Setelah beberapa menit, kenok pintu ruangan Hilya terbuka


memperlihatkan seorang dokter yang dengan raut wajah yang tidak bisa
dijelaskan. Om pun memulai pembicaraan nya.

“Bagaimana dengan keadaan anak saya dok?” ucap Om dengan


kekhawatirannya.

“Sebelumnya mohon maaf Pak, Bu kami sudah berusaha semaksimal


mungkin tapi takdir berkehendak lain. Anak Bapak dan Ibu mengidap
penyakit leukemia stadium akhir. Maka dari itu atas nama rumah sakit
kami meminta maaf sebesar-besarnya karena tidak bisa menyelamatkan
nyawa anak bapak dan ibu, karena penyakit yang di derita pasien sudah
menjalar ke seluruh organ tubuh nya. Sekali lagi saya minta maaf Pak, Bu,
permisi.” Ucap dokter panjang lebar sebelum melenggang pergi.

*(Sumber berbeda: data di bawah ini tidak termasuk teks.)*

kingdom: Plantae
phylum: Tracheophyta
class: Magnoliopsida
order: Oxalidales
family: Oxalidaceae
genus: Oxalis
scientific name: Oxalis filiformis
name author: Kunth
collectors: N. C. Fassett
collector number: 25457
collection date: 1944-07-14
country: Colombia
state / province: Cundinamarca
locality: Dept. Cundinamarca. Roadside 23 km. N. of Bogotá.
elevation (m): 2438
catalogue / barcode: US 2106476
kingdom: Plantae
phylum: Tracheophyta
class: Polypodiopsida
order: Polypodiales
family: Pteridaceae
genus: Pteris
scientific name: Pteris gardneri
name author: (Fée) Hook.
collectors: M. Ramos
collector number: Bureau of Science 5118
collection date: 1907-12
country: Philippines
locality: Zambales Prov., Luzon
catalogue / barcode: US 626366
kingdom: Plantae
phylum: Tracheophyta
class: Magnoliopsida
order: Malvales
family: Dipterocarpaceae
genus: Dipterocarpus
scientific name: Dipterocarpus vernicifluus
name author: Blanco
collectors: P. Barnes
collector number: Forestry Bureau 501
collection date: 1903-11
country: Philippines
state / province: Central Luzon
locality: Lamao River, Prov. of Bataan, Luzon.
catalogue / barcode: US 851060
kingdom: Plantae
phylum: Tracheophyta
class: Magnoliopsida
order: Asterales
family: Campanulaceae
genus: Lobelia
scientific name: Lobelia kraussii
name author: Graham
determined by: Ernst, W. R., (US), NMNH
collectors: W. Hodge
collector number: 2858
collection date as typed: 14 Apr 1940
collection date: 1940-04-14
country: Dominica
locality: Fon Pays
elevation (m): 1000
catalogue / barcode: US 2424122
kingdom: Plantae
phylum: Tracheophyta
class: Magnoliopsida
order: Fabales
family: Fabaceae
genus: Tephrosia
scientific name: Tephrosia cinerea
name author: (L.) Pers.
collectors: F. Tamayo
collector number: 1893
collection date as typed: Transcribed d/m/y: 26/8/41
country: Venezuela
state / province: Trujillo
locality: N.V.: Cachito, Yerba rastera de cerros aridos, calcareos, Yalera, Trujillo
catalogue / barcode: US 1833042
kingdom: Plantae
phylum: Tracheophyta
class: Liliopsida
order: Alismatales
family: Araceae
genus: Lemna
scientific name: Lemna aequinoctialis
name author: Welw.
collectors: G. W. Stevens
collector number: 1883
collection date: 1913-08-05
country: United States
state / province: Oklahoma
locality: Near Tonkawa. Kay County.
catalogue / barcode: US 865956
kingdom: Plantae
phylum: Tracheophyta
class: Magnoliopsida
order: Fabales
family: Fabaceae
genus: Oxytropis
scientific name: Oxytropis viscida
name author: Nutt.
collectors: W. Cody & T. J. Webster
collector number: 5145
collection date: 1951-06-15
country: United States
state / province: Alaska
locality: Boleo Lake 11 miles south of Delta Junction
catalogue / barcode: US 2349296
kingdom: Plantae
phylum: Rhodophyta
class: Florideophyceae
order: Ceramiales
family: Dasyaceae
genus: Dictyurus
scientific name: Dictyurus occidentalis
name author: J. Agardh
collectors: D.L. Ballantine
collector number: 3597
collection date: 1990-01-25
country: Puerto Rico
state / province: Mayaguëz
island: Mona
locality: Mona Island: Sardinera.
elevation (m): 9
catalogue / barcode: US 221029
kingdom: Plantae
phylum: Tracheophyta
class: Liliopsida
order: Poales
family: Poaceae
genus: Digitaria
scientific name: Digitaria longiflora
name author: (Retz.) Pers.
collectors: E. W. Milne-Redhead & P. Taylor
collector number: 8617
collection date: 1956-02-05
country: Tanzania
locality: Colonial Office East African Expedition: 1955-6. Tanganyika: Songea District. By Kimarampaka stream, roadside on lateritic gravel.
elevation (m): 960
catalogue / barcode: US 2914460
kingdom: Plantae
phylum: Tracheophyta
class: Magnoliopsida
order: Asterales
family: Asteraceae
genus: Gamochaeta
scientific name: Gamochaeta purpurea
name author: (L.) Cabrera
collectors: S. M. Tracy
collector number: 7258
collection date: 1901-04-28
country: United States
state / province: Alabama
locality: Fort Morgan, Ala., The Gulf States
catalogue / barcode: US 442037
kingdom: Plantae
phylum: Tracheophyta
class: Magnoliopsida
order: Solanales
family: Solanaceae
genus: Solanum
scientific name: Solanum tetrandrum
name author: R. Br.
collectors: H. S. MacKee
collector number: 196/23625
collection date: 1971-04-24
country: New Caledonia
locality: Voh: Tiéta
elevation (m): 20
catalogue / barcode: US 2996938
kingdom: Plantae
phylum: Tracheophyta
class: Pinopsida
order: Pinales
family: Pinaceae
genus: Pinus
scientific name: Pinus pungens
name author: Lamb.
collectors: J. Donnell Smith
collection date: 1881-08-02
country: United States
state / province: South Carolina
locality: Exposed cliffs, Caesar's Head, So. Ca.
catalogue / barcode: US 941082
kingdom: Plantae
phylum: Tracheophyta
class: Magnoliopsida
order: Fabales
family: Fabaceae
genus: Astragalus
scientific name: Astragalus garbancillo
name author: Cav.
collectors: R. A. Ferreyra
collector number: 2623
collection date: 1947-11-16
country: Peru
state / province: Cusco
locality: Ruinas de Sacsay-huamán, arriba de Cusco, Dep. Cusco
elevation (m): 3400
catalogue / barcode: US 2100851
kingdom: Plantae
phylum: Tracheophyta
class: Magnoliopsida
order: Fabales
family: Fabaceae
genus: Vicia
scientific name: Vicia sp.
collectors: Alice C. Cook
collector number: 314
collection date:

Bagai di sambar petir Aku dan Salwa terkejut bukan main. Kami kehilangan
sahabat yang selalu berada di dekat kami sejak SMP. Aku melihat raut wajah
Tante yang begitu terpukul kehilangan putrinya. Kami semua menangis tidak
menyangka bahwa Hilya pergi begitu cepat meninggalkan orang-orang tersayang.

Tepat hari ini, Jumat 5 November 2021. Aku, Salwa beserta teman
sekelas Hilya mengantarkan jenazah Hilya ke peristirahatan terakhirnya. Berita
meninggalnya Hilya menyebar luas ke penjuru sekolah. Tidak bisa di pungkiri
seluruh guru merasakan kesedihan yang amat mendalam dan turut
berbelasungkawa kepada keluarga yang ditinggalkan. Kami pun memanjatkan doa
dan menaburi makam Hilya dengan bunga.
1 minggu berlalu setelah kepergiaan Hilya yang menyisakan kesedihan yang
amat mendalam. Saat ini Aku sedang berada di balkon kamar ku sembari
menikmati dinginnya kota Bogor. Aku memandangi sebuah figura dimana terdapat
Aku, Hilya dan Salwa.

Aku mulai bermonolog sendiri.

“Hilya mengapa kamu pergi begitu cepat.”

“Kenapa kamu tidak pernah bercerita kalau kamu sakit, hah?”

“Bukannya kamu sudah berjanji akan terus bersama-sama?”

“Kenapa kamu menyembunyikan sakit mu Hilya?” Monolog terakhir ku


sebelum meneteskan air mata tepat di foto Hilya.

Setelah kelelahan menangis, Aku pun memandangi kembali wajah Hilya


yang terdapat di figura tersebut. Sembari mengusap-usap wajahnya dan kembali
bermonolog.

“Hilya, kamu yang tenang disana ya.”

“Kamu udah gak sakit lagi.”

“Aku akan berusaha ikhlas biar kamu tenang disana.”

“Tunggu Aku dan Salwa ya. Sampai berjumpa di syurga nya nanti.”

“Terimakasih Hilya udah jadi sahabat Ku. Kamu, SAHABAT TERBAIK Ku Hilya
Fathulhusna.” Ucap ku lirih sebelum kembali ke kamar dan tertidur lelap.”